Gun owners, sellers sound off on firearm control debate

Dealers say selling, buying rush is response to recent tragedies

JACKSONVILLE, Fla. - As the nation debates the future of gun control, firearm buyers and sellers are sounding off about why they choose to arm themselves.

Channel 4's Vic Micolucci spoke with people at a local gun show Sunday about whether guns should be harder to get, and how the nation-wide discussion has affected sales.

"In light of people going up to schools, going to shopping centers, going anywhere they want to with guns, then I should be able to protect myself and my family and that's the way I feel," said gun owner Becky Smith.

Smith said she is a proud gun owner, and strongly believes in the constitutional right to own one.

"I believe that in the time when everybody else has got guns, a woman that does not carry a gun is irresponsible not only to herself, but also to her family and other people that she is responsible for," said Smith.

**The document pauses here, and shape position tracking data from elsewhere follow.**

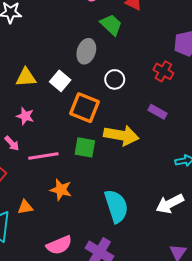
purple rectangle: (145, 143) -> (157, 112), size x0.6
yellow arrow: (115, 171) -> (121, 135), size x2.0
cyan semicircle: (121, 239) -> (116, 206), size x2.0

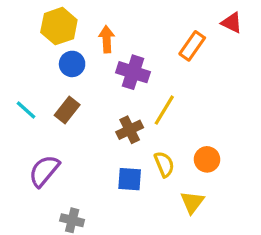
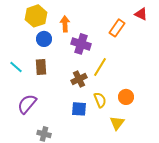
brown rectangle: (67, 110) -> (41, 67), turned -42

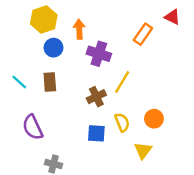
purple semicircle: (27, 104) -> (33, 127), turned -65

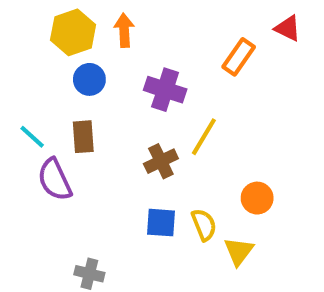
orange arrow: (79, 29) -> (124, 30), moved
yellow semicircle: (122, 122) -> (204, 225), moved
purple semicircle: (33, 127) -> (55, 180), moved

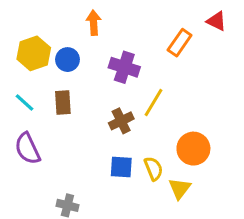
yellow hexagon: (73, 32) -> (34, 53), moved
purple semicircle: (55, 180) -> (28, 149), moved
orange circle: (257, 198) -> (193, 149), size x1.4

Smith was one of hundreds at a gun show in Macclenny over the weekend. Organizers said the event was very well-attended and sales were good.

Kimbal Hutchinson with First Coast Pawn & More is one of the dealers at the show. Hutchinson said she's seen a 60 percent increase in gun sales over the past few months.

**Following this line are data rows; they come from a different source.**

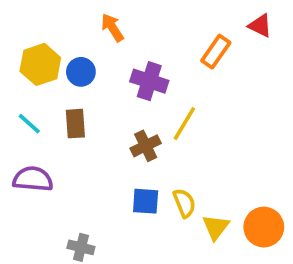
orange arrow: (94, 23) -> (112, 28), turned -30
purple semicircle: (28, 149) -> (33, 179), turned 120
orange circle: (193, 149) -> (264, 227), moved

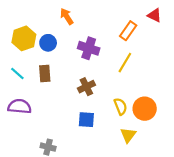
yellow line: (184, 124) -> (125, 63), moved
yellow semicircle: (184, 203) -> (120, 106), moved
orange circle: (264, 227) -> (145, 109), moved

According to Hutchinson, certain weapons have expensive and hard to find.

"Yes, prices have increased. The manufactures have increased prices, too. And we as dealers have increased prices cause we don't know when will be able to replace the guns that we are selling," said Hutchinson.

Ammunition has also been in high-demand, Hutchinson said.

"Well, all the rounds and bullets are harder to find. People, a lot of people, are buying…a lot of them," said bullet seller Pedro Montro. "And websites are flooded with orders and I think part of it is that and the second part is some of the manufacturers are holding back. They are not selling."

Some dealers said the rush to sell firearms is in response to the mass shootings in schools, movie theaters and shopping malls. Others said the government is looking to crack down on rules, and they want the weapons before that happens.

On Tuesday, the White House is expected to release new plans for stricter gun rules.

"The fact that we can't prevent every act of violence doesn't mean we can't steadily reduce the violence, and prevent the very worst violence," President Obama said in his White House response to a gun control petition. "Ultimately if this effort is to succeed it's going to require the help of the American people. It's going to require all of you. If we're going to change things, it's going to take a wave of Americans -- mothers and fathers, daughters and sons, pastors, law enforcement, mental health professionals -- and, yes, gun owners -- standing up and saying 'enough' on behalf of our kids."

Those who want stricter rules on guns say firearms are the number one choice by suicide victims. In total, about 9,000 suicide deaths in the U.S. each year involve guns.   

Proponents of stricter gun control also point out that, according to recent numbers, almost 300 children are killed across the country each year by guns.